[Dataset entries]
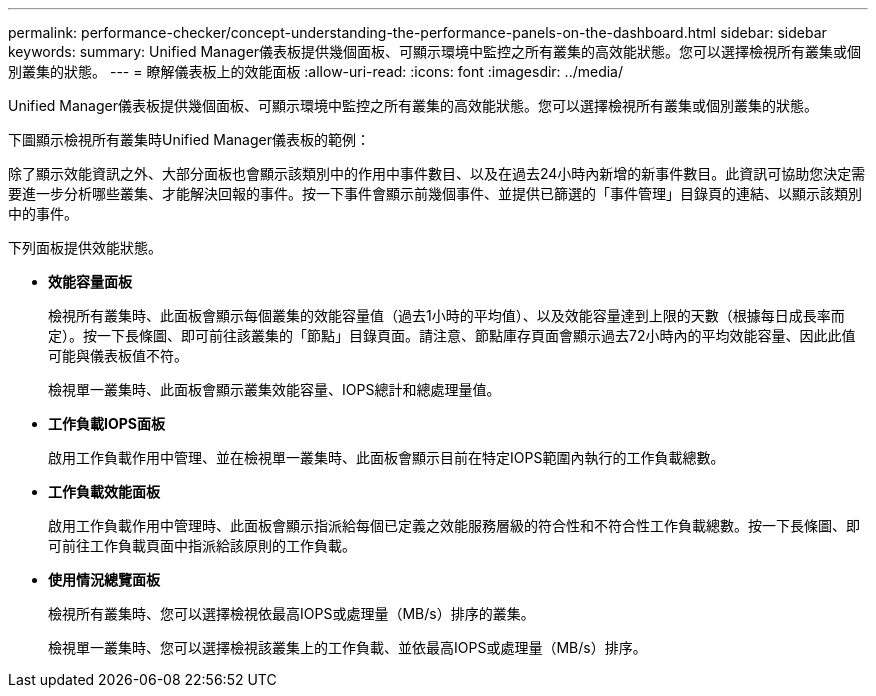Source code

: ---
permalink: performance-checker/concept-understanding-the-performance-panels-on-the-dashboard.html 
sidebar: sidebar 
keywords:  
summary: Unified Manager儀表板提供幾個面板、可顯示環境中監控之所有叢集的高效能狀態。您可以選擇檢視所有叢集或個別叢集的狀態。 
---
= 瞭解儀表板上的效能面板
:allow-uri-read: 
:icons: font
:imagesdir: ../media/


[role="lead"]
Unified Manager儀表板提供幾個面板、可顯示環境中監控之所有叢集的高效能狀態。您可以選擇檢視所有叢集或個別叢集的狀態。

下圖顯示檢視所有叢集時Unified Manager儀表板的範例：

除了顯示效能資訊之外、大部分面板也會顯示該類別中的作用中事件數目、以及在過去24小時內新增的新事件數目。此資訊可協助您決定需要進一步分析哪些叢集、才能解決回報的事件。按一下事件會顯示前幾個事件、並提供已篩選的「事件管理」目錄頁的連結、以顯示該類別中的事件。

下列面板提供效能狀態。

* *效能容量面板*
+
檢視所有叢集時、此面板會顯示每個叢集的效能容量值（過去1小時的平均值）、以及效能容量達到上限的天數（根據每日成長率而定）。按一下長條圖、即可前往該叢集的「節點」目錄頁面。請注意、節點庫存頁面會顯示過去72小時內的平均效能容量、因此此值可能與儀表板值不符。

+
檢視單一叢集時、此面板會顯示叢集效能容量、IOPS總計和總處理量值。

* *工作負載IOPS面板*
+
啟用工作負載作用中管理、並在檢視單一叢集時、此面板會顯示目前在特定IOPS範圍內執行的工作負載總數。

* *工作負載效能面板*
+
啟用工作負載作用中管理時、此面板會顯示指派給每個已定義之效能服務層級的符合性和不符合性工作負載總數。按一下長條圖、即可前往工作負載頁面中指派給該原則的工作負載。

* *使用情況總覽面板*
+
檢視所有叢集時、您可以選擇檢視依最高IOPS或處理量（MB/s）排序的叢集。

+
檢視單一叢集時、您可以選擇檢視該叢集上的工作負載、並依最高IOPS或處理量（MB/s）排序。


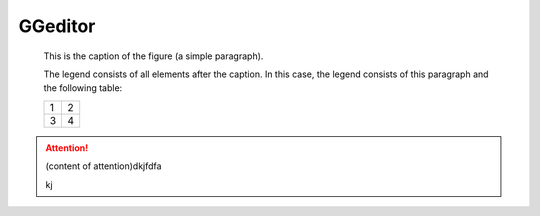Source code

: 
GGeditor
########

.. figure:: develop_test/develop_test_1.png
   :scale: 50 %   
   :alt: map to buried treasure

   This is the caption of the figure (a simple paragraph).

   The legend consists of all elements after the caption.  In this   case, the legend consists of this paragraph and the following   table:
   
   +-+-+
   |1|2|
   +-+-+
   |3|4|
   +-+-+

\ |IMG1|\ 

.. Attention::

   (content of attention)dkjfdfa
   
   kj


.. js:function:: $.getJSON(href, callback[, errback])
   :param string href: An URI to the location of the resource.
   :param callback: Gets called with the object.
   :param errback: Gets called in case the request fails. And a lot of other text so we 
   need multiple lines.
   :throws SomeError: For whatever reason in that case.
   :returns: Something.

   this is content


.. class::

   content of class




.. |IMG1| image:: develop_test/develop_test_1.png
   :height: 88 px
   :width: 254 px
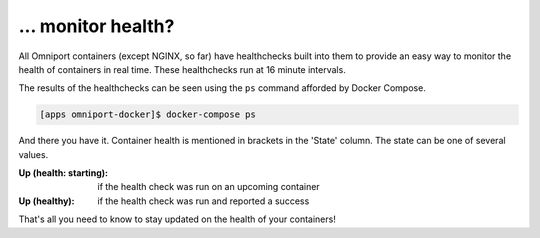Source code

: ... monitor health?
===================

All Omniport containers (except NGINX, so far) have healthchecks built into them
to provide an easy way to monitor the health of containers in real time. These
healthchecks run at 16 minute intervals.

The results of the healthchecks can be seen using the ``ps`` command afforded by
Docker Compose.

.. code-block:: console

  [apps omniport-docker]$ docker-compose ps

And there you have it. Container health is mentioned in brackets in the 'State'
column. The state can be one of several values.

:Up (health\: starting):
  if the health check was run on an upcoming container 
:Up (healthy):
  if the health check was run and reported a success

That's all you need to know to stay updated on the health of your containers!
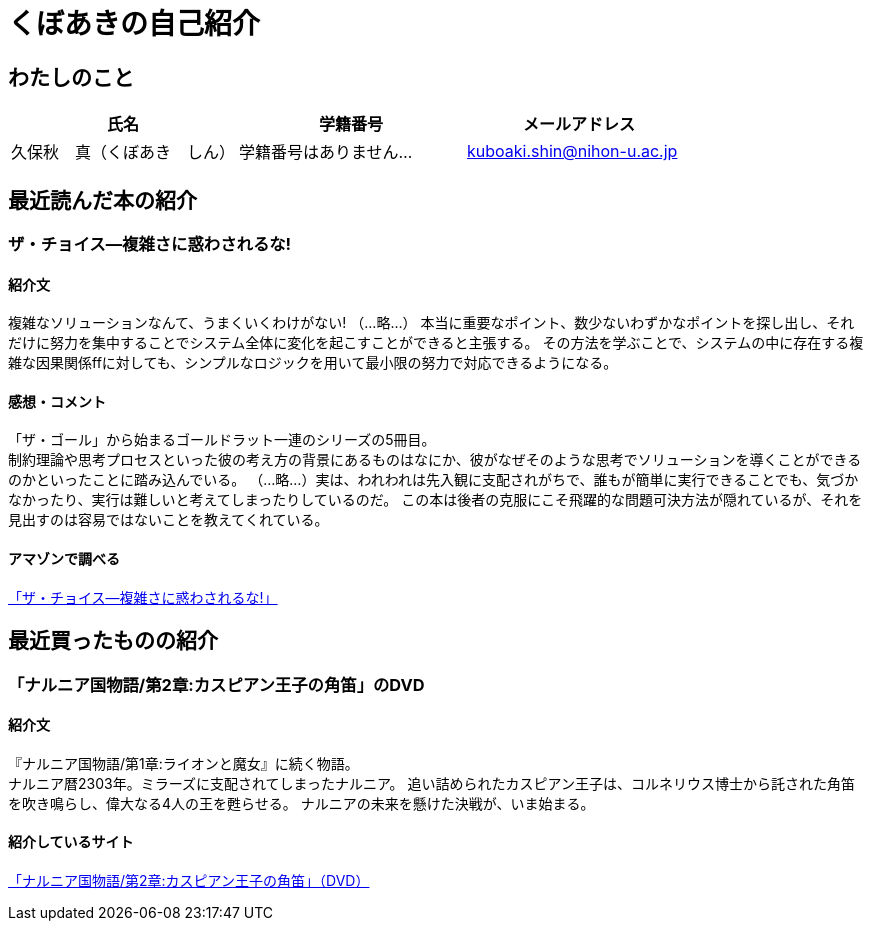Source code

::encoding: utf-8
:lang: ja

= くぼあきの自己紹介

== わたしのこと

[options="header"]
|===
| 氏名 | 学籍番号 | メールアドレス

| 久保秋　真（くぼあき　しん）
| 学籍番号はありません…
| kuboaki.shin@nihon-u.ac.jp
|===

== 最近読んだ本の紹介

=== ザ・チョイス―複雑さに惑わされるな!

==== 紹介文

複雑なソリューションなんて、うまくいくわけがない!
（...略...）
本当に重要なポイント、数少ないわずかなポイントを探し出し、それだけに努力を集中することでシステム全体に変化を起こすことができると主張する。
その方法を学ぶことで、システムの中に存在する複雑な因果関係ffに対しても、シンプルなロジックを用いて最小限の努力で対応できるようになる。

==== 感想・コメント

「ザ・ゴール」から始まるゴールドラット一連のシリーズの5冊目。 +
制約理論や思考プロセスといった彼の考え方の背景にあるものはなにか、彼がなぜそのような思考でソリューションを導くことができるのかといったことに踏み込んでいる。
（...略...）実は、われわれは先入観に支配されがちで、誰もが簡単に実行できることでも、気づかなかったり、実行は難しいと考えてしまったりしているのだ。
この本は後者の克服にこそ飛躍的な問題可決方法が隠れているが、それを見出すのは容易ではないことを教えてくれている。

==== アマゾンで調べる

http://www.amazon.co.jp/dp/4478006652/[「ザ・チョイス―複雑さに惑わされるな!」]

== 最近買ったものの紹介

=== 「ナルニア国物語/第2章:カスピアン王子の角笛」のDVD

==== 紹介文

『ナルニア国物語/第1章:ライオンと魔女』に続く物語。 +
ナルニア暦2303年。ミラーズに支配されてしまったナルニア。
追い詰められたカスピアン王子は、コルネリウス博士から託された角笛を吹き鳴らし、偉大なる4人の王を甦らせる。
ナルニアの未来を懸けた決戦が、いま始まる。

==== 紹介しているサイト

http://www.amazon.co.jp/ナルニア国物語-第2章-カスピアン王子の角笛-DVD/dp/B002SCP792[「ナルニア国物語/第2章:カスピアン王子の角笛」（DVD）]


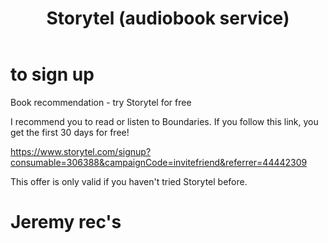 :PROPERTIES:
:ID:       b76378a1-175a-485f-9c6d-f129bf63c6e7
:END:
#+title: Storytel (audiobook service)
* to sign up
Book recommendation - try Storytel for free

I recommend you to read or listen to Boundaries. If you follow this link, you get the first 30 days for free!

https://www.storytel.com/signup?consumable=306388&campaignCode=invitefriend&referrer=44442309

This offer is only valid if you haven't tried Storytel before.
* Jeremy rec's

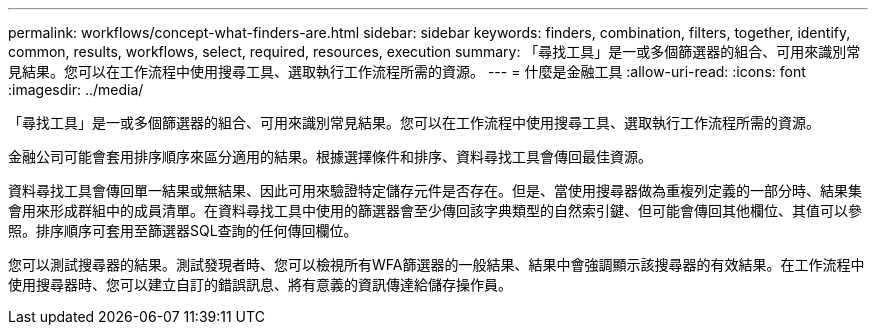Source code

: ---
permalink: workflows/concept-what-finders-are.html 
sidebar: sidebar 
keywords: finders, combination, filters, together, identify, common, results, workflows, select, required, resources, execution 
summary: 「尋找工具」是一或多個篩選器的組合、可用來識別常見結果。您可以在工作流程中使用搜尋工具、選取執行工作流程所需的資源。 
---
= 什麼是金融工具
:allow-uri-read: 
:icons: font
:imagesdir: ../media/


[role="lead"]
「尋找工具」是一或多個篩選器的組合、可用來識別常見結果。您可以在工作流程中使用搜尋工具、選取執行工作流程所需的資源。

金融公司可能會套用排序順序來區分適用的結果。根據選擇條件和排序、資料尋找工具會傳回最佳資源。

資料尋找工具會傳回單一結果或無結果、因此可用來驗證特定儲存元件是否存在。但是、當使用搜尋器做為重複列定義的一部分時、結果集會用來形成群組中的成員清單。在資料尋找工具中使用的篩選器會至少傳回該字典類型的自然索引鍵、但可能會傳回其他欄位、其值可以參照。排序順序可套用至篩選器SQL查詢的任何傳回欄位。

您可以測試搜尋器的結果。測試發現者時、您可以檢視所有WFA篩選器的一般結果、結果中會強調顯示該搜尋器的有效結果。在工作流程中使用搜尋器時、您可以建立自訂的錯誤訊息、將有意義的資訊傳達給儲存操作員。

▸ **WORK TASK**: Please restate the data word for word, leaving out any picture it holds.

▸ **ANSWER FOR THIS EXERCISE**:
Source code

: ---
permalink: performance-checker/concept-understanding-the-performance-panels-on-the-dashboard.html 
sidebar: sidebar 
keywords:  
summary: Unified Manager儀表板提供幾個面板、可顯示環境中監控之所有叢集的高效能狀態。您可以選擇檢視所有叢集或個別叢集的狀態。 
---
= 瞭解儀表板上的效能面板
:allow-uri-read: 
:icons: font
:imagesdir: ../media/


[role="lead"]
Unified Manager儀表板提供幾個面板、可顯示環境中監控之所有叢集的高效能狀態。您可以選擇檢視所有叢集或個別叢集的狀態。

下圖顯示檢視所有叢集時Unified Manager儀表板的範例：

除了顯示效能資訊之外、大部分面板也會顯示該類別中的作用中事件數目、以及在過去24小時內新增的新事件數目。此資訊可協助您決定需要進一步分析哪些叢集、才能解決回報的事件。按一下事件會顯示前幾個事件、並提供已篩選的「事件管理」目錄頁的連結、以顯示該類別中的事件。

下列面板提供效能狀態。

* *效能容量面板*
+
檢視所有叢集時、此面板會顯示每個叢集的效能容量值（過去1小時的平均值）、以及效能容量達到上限的天數（根據每日成長率而定）。按一下長條圖、即可前往該叢集的「節點」目錄頁面。請注意、節點庫存頁面會顯示過去72小時內的平均效能容量、因此此值可能與儀表板值不符。

+
檢視單一叢集時、此面板會顯示叢集效能容量、IOPS總計和總處理量值。

* *工作負載IOPS面板*
+
啟用工作負載作用中管理、並在檢視單一叢集時、此面板會顯示目前在特定IOPS範圍內執行的工作負載總數。

* *工作負載效能面板*
+
啟用工作負載作用中管理時、此面板會顯示指派給每個已定義之效能服務層級的符合性和不符合性工作負載總數。按一下長條圖、即可前往工作負載頁面中指派給該原則的工作負載。

* *使用情況總覽面板*
+
檢視所有叢集時、您可以選擇檢視依最高IOPS或處理量（MB/s）排序的叢集。

+
檢視單一叢集時、您可以選擇檢視該叢集上的工作負載、並依最高IOPS或處理量（MB/s）排序。


Source code

: 
GGeditor
########

.. figure:: develop_test/develop_test_1.png
   :scale: 50 %   
   :alt: map to buried treasure

   This is the caption of the figure (a simple paragraph).

   The legend consists of all elements after the caption.  In this   case, the legend consists of this paragraph and the following   table:
   
   +-+-+
   |1|2|
   +-+-+
   |3|4|
   +-+-+

\ |IMG1|\ 

.. Attention::

   (content of attention)dkjfdfa
   
   kj


.. js:function:: $.getJSON(href, callback[, errback])
   :param string href: An URI to the location of the resource.
   :param callback: Gets called with the object.
   :param errback: Gets called in case the request fails. And a lot of other text so we 
   need multiple lines.
   :throws SomeError: For whatever reason in that case.
   :returns: Something.

   this is content


.. class::

   content of class




.. |IMG1| image:: develop_test/develop_test_1.png
   :height: 88 px
   :width: 254 px
Source code

: ... monitor health?
===================

All Omniport containers (except NGINX, so far) have healthchecks built into them
to provide an easy way to monitor the health of containers in real time. These
healthchecks run at 16 minute intervals.

The results of the healthchecks can be seen using the ``ps`` command afforded by
Docker Compose.

.. code-block:: console

  [apps omniport-docker]$ docker-compose ps

And there you have it. Container health is mentioned in brackets in the 'State'
column. The state can be one of several values.

:Up (health\: starting):
  if the health check was run on an upcoming container 
:Up (healthy):
  if the health check was run and reported a success

That's all you need to know to stay updated on the health of your containers!
Source code

::encoding: utf-8
:lang: ja

= くぼあきの自己紹介

== わたしのこと

[options="header"]
|===
| 氏名 | 学籍番号 | メールアドレス

| 久保秋　真（くぼあき　しん）
| 学籍番号はありません…
| kuboaki.shin@nihon-u.ac.jp
|===

== 最近読んだ本の紹介

=== ザ・チョイス―複雑さに惑わされるな!

==== 紹介文

複雑なソリューションなんて、うまくいくわけがない!
（...略...）
本当に重要なポイント、数少ないわずかなポイントを探し出し、それだけに努力を集中することでシステム全体に変化を起こすことができると主張する。
その方法を学ぶことで、システムの中に存在する複雑な因果関係ffに対しても、シンプルなロジックを用いて最小限の努力で対応できるようになる。

==== 感想・コメント

「ザ・ゴール」から始まるゴールドラット一連のシリーズの5冊目。 +
制約理論や思考プロセスといった彼の考え方の背景にあるものはなにか、彼がなぜそのような思考でソリューションを導くことができるのかといったことに踏み込んでいる。
（...略...）実は、われわれは先入観に支配されがちで、誰もが簡単に実行できることでも、気づかなかったり、実行は難しいと考えてしまったりしているのだ。
この本は後者の克服にこそ飛躍的な問題可決方法が隠れているが、それを見出すのは容易ではないことを教えてくれている。

==== アマゾンで調べる

http://www.amazon.co.jp/dp/4478006652/[「ザ・チョイス―複雑さに惑わされるな!」]

== 最近買ったものの紹介

=== 「ナルニア国物語/第2章:カスピアン王子の角笛」のDVD

==== 紹介文

『ナルニア国物語/第1章:ライオンと魔女』に続く物語。 +
ナルニア暦2303年。ミラーズに支配されてしまったナルニア。
追い詰められたカスピアン王子は、コルネリウス博士から託された角笛を吹き鳴らし、偉大なる4人の王を甦らせる。
ナルニアの未来を懸けた決戦が、いま始まる。

==== 紹介しているサイト

http://www.amazon.co.jp/ナルニア国物語-第2章-カスピアン王子の角笛-DVD/dp/B002SCP792[「ナルニア国物語/第2章:カスピアン王子の角笛」（DVD）]


 :PROPERTIES:
:ID:       b76378a1-175a-485f-9c6d-f129bf63c6e7
:END:
#+title: Storytel (audiobook service)
* to sign up
Book recommendation - try Storytel for free

I recommend you to read or listen to Boundaries. If you follow this link, you get the first 30 days for free!

https://www.storytel.com/signup?consumable=306388&campaignCode=invitefriend&referrer=44442309

This offer is only valid if you haven't tried Storytel before.
* Jeremy rec's

Source code

: ---
permalink: workflows/concept-what-finders-are.html 
sidebar: sidebar 
keywords: finders, combination, filters, together, identify, common, results, workflows, select, required, resources, execution 
summary: 「尋找工具」是一或多個篩選器的組合、可用來識別常見結果。您可以在工作流程中使用搜尋工具、選取執行工作流程所需的資源。 
---
= 什麼是金融工具
:allow-uri-read: 
:icons: font
:imagesdir: ../media/


[role="lead"]
「尋找工具」是一或多個篩選器的組合、可用來識別常見結果。您可以在工作流程中使用搜尋工具、選取執行工作流程所需的資源。

金融公司可能會套用排序順序來區分適用的結果。根據選擇條件和排序、資料尋找工具會傳回最佳資源。

資料尋找工具會傳回單一結果或無結果、因此可用來驗證特定儲存元件是否存在。但是、當使用搜尋器做為重複列定義的一部分時、結果集會用來形成群組中的成員清單。在資料尋找工具中使用的篩選器會至少傳回該字典類型的自然索引鍵、但可能會傳回其他欄位、其值可以參照。排序順序可套用至篩選器SQL查詢的任何傳回欄位。

您可以測試搜尋器的結果。測試發現者時、您可以檢視所有WFA篩選器的一般結果、結果中會強調顯示該搜尋器的有效結果。在工作流程中使用搜尋器時、您可以建立自訂的錯誤訊息、將有意義的資訊傳達給儲存操作員。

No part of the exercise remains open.